*** SUPPLIED ENTRIES ***

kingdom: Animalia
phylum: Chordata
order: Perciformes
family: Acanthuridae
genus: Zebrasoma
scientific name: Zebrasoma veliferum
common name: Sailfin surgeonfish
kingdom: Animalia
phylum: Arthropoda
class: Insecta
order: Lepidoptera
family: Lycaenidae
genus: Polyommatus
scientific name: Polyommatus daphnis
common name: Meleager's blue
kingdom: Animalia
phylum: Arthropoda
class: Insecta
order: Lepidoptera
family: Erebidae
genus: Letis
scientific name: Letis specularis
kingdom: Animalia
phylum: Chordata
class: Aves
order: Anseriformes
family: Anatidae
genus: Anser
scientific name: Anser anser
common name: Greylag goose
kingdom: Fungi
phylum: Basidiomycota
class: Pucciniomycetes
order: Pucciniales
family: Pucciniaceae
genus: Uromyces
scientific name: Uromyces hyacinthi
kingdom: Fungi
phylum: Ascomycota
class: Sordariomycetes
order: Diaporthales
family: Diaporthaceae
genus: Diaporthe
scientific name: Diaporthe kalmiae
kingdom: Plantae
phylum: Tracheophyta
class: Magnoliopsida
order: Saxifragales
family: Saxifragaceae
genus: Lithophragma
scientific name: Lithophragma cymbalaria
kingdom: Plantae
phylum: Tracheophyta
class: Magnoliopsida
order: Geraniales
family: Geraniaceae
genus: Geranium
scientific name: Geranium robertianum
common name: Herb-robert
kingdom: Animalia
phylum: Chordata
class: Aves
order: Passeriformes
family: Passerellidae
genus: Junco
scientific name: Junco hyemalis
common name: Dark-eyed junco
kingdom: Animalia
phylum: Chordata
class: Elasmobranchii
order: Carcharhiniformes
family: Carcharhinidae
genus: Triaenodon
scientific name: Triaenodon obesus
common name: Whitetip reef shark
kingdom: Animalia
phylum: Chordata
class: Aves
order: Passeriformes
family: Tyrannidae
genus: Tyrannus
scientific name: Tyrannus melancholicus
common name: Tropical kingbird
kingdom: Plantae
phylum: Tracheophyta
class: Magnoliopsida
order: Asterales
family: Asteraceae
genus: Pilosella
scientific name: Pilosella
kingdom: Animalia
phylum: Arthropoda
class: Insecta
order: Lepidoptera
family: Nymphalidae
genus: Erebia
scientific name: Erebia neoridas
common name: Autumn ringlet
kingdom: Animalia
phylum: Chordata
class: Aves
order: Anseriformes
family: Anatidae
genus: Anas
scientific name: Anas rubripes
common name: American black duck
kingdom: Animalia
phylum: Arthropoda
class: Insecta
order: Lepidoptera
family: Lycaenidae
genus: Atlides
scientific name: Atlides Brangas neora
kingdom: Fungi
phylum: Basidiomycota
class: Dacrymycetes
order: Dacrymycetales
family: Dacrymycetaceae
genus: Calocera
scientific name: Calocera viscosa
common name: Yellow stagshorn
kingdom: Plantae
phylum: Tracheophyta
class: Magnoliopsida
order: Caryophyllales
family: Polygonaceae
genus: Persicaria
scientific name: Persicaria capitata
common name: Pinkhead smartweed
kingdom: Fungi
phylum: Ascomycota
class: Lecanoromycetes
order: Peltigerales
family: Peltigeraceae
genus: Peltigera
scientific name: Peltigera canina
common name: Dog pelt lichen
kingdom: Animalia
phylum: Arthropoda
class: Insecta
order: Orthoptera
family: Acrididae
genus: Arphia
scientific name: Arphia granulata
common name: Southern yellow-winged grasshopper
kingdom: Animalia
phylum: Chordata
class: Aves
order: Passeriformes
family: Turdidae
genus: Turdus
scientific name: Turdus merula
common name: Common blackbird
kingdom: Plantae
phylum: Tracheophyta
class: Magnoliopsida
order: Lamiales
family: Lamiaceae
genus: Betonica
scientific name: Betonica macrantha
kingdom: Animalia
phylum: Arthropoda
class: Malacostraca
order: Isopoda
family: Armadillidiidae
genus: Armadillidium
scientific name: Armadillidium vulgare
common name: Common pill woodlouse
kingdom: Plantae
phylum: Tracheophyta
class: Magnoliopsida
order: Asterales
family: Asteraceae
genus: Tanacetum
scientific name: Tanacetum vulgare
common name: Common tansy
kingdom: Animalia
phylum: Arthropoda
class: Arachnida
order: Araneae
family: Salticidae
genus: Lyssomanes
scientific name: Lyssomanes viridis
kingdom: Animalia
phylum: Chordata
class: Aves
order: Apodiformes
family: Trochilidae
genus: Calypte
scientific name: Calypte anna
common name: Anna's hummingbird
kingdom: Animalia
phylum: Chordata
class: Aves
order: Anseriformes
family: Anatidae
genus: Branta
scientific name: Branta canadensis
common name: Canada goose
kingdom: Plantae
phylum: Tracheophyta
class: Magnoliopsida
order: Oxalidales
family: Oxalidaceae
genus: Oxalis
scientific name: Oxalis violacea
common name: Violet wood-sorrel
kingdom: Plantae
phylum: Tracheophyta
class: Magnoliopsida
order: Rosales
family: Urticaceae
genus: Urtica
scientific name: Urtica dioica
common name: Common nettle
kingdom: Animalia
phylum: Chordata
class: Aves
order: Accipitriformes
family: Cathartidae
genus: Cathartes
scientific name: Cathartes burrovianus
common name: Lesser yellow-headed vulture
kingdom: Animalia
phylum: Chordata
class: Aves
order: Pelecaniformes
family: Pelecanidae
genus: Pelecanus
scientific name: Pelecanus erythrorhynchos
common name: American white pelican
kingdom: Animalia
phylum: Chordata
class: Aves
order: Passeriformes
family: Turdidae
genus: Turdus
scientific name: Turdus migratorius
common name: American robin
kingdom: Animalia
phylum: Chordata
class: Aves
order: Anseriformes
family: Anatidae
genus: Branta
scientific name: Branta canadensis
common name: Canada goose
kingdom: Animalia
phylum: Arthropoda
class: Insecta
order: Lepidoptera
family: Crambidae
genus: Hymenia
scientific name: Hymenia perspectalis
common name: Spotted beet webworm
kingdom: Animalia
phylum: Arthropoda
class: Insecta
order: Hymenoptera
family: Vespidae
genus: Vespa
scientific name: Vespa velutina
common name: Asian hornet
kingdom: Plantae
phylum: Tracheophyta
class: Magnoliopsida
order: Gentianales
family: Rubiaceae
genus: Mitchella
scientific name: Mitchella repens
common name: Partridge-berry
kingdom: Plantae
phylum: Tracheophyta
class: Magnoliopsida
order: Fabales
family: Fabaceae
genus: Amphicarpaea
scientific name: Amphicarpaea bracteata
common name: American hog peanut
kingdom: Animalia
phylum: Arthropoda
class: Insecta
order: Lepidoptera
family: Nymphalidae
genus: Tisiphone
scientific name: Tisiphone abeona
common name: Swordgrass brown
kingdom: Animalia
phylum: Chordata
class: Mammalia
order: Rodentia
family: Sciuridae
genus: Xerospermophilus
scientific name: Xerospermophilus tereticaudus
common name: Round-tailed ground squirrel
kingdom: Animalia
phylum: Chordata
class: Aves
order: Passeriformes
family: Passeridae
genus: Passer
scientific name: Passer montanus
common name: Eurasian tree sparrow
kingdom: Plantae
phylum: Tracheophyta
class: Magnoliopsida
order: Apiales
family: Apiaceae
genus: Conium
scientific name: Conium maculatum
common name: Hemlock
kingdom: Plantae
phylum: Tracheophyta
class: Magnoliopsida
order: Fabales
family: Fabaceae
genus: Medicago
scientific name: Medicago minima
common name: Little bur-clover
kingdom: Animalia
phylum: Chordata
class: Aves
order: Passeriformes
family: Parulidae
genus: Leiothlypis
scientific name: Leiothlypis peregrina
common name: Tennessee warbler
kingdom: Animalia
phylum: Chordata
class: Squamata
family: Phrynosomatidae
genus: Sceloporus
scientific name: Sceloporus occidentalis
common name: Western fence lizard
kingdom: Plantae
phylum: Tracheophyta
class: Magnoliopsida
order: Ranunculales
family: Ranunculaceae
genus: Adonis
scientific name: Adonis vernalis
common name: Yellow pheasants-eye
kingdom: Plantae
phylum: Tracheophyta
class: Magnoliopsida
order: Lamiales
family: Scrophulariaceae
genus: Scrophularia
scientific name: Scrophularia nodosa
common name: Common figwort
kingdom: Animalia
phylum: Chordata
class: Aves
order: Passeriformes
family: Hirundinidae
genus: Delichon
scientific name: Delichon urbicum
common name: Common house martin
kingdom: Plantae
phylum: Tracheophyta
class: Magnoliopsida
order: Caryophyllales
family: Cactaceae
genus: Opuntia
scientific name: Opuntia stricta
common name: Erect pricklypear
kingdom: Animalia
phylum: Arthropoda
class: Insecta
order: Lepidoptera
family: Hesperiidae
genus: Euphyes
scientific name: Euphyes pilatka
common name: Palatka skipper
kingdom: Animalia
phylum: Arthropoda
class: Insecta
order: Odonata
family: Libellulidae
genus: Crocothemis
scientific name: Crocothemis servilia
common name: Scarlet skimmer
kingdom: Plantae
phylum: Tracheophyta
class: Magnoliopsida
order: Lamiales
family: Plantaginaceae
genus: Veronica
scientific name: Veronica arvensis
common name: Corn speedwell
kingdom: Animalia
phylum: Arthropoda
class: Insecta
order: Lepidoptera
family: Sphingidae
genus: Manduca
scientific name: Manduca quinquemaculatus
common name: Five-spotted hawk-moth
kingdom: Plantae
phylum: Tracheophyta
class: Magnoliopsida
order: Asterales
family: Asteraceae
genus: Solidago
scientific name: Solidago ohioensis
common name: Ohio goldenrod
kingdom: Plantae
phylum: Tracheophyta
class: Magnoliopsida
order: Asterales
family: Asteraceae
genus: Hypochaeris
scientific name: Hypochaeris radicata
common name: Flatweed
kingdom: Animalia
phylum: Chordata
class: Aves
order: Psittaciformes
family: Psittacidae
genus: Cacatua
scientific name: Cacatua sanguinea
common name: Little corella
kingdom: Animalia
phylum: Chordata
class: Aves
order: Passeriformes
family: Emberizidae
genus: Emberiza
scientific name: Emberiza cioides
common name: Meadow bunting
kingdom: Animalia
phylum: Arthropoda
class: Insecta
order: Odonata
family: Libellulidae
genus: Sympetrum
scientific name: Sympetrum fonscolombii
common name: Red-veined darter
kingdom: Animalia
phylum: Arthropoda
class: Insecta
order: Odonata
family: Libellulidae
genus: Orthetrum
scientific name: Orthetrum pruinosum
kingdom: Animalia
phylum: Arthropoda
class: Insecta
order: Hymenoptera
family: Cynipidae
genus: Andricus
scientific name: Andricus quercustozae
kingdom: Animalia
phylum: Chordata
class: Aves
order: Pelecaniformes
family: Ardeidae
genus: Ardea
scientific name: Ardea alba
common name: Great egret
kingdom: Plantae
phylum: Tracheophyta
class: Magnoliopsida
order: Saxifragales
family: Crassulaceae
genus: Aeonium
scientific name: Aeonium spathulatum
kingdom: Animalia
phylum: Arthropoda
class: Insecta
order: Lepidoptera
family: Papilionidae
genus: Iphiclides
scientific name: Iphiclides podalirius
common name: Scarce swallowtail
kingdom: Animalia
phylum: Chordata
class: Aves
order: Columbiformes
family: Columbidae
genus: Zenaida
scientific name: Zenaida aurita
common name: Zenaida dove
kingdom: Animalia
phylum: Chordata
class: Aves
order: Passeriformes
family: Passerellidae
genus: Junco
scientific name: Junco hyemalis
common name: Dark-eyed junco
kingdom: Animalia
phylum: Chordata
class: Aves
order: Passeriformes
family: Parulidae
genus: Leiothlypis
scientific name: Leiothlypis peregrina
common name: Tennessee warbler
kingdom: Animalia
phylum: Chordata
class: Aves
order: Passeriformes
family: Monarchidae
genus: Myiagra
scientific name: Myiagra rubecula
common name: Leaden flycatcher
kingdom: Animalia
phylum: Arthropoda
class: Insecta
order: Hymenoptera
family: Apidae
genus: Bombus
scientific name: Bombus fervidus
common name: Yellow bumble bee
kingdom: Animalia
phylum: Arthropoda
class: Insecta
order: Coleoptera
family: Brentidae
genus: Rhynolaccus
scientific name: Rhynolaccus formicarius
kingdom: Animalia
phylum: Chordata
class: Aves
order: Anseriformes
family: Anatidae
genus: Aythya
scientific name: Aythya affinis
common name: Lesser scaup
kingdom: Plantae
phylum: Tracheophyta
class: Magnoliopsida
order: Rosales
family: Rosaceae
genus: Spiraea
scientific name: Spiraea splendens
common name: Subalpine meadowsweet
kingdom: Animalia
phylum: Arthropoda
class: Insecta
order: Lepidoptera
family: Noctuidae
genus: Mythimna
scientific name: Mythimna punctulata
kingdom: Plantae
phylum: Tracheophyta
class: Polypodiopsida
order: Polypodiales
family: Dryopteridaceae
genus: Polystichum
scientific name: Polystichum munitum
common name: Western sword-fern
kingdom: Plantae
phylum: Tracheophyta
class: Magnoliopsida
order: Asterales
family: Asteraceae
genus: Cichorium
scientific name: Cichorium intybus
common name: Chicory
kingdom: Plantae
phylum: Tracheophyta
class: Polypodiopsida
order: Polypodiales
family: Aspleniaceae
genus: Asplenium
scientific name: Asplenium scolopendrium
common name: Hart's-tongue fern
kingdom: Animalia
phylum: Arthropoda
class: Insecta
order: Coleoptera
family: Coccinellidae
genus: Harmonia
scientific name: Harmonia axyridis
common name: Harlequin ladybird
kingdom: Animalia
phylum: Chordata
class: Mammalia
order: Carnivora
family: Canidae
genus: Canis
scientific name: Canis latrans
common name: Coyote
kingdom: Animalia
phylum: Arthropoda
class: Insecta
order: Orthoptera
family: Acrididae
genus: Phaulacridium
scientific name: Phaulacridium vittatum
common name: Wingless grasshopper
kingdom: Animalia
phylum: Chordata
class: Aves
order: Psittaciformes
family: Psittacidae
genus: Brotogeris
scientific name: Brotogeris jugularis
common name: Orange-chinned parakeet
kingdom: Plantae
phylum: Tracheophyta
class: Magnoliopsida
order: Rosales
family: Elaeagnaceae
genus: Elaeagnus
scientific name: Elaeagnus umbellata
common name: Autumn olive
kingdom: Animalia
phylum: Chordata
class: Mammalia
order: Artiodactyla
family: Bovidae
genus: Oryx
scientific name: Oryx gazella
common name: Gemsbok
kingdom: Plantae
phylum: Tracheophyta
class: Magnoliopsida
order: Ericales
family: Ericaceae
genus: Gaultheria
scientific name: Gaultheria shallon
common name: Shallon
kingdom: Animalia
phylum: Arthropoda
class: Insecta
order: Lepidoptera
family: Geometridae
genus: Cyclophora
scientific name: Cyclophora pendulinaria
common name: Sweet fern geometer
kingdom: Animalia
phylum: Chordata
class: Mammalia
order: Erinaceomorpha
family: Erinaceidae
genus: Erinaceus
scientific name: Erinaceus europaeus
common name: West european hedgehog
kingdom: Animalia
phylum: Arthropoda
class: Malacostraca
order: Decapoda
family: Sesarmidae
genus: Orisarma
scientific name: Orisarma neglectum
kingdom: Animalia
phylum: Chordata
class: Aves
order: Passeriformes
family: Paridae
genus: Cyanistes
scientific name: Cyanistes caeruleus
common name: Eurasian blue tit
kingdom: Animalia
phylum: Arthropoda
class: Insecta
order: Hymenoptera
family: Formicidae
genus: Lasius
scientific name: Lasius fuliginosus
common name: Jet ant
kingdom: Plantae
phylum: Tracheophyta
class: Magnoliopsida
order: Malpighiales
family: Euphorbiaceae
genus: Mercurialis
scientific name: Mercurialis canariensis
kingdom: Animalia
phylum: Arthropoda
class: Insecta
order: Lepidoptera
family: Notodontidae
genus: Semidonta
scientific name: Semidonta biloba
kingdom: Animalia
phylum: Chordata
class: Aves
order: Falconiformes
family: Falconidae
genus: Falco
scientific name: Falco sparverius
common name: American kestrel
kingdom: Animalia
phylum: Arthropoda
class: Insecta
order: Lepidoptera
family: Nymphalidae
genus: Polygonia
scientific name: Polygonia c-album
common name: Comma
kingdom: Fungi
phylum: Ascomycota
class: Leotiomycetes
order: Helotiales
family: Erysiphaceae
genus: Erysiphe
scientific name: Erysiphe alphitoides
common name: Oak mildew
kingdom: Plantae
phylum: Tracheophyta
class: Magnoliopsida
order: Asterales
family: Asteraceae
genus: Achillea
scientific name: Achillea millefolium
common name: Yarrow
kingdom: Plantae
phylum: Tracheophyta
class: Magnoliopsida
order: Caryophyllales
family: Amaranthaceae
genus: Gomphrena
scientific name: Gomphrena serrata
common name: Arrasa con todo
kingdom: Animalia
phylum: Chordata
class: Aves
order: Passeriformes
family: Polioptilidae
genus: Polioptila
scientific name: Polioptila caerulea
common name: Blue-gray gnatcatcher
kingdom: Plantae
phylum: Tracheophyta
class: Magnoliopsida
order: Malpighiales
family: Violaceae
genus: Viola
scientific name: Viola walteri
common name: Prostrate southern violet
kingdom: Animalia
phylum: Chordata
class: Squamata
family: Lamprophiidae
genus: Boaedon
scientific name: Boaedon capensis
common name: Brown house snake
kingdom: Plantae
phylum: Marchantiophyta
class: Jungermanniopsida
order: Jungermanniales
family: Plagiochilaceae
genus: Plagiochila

***

**TASK TO COMPLETE:**
Lay out the items from the line containing "scientific name: Erebia neoridas" through the line containing "common name: Pinkhead smartweed", both ends included, as a two-column CSV with the headers input and output, one row per item. Put each item's text and its answer in a single quoted field each, replacing any line breaks with spaces.

**CORRECT RESPONSE:**
input,output
"scientific name:","Erebia neoridas"
"common name:","Autumn ringlet"
"kingdom:","Animalia"
"phylum:","Chordata"
"class:","Aves"
"order:","Anseriformes"
"family:","Anatidae"
"genus:","Anas"
"scientific name:","Anas rubripes"
"common name:","American black duck"
"kingdom:","Animalia"
"phylum:","Arthropoda"
"class:","Insecta"
"order:","Lepidoptera"
"family:","Lycaenidae"
"genus:","Atlides"
"scientific name:","Atlides Brangas neora"
"kingdom:","Fungi"
"phylum:","Basidiomycota"
"class:","Dacrymycetes"
"order:","Dacrymycetales"
"family:","Dacrymycetaceae"
"genus:","Calocera"
"scientific name:","Calocera viscosa"
"common name:","Yellow stagshorn"
"kingdom:","Plantae"
"phylum:","Tracheophyta"
"class:","Magnoliopsida"
"order:","Caryophyllales"
"family:","Polygonaceae"
"genus:","Persicaria"
"scientific name:","Persicaria capitata"
"common name:","Pinkhead smartweed"